Across the board professional athletes are seeing their earnings cut, if they’re still lucky enough to have a sponsor.

And while the few elite ‘CT should be fine, anybody below, say, the top 16 is gonna feel the pinch.

(Is that a bad thing, though?)

Finally, who is gonna be there to help advocate for the tour when it is ready to navigate the post-Covid world?

In Australia, we’re seeing the national sports fast tracked back to competition. Thank fuck.

But that’s because they’re operating on home soil, with a large percentage of the population pushing for their return. They have solid support from corporate and government interests.

Getting them back online is a money spinner and a vote winner.

Who gives a fuck about surfing, other than our globally dispersed splattering of non-conformists and authority-thumbers?

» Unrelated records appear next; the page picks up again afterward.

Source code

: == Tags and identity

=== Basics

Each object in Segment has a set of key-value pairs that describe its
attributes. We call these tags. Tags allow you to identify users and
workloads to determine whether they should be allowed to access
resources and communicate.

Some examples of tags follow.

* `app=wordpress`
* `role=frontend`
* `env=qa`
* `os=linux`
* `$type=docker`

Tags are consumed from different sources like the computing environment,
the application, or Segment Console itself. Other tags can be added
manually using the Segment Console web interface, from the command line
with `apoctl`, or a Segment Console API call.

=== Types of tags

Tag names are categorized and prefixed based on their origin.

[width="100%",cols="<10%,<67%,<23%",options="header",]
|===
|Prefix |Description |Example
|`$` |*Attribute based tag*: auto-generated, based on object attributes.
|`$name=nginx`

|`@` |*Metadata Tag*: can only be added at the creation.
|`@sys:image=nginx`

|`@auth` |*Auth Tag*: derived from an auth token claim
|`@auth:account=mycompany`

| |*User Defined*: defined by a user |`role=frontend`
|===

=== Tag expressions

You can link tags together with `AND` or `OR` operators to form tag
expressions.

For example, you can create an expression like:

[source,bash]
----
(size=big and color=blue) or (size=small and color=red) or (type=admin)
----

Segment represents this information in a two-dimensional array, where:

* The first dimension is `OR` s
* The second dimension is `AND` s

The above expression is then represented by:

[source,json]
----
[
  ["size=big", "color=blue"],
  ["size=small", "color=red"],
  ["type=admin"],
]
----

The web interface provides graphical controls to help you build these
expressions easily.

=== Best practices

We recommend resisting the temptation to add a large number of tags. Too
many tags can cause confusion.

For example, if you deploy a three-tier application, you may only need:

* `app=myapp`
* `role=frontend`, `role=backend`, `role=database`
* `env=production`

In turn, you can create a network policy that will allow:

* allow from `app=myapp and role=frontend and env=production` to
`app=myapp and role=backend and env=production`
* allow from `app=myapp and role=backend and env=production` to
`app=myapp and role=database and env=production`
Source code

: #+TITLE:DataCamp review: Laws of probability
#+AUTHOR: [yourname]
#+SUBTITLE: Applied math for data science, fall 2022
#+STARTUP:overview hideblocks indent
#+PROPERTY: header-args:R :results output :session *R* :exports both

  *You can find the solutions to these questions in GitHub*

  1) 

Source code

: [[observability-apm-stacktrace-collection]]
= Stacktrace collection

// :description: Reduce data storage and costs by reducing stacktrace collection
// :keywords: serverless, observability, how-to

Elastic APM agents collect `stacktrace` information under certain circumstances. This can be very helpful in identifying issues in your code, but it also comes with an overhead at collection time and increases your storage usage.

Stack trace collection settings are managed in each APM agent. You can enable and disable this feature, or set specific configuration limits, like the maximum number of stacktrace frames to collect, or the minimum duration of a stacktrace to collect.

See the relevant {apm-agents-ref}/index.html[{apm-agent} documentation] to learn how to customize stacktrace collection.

The battle for middle America / Australia was never fought, let alone won.

Ergo, who is gonna champion surfing to the myriad of stakeholders, stretched across multiple continents, governments, jurisdictions etc, that are responsible for green lighting competition, while the effects of the worst economic crisis in over 100 years play out before them?

Shit is bleak, bleak, bleak.

The tour looks viable no more.

As laughable as it is, E-Lo’s pivot to the WSL as content farm is his only logical choice at this point. Expect the convolution of inanity and click chasing to intensify, to the point where the WSL as surfing’s peak competitive and administrative body is no longer recognisable.

It is a dead man walking.

Thing is though, I like competitive surfing.

I want it to continue.

And, I know you do too.

Who will step in and take over the show once the Woz is buried in that same Santa Monica ditch?

What is it it all gonna look like in a post covid world?

Spunky surf commenter seeking advice.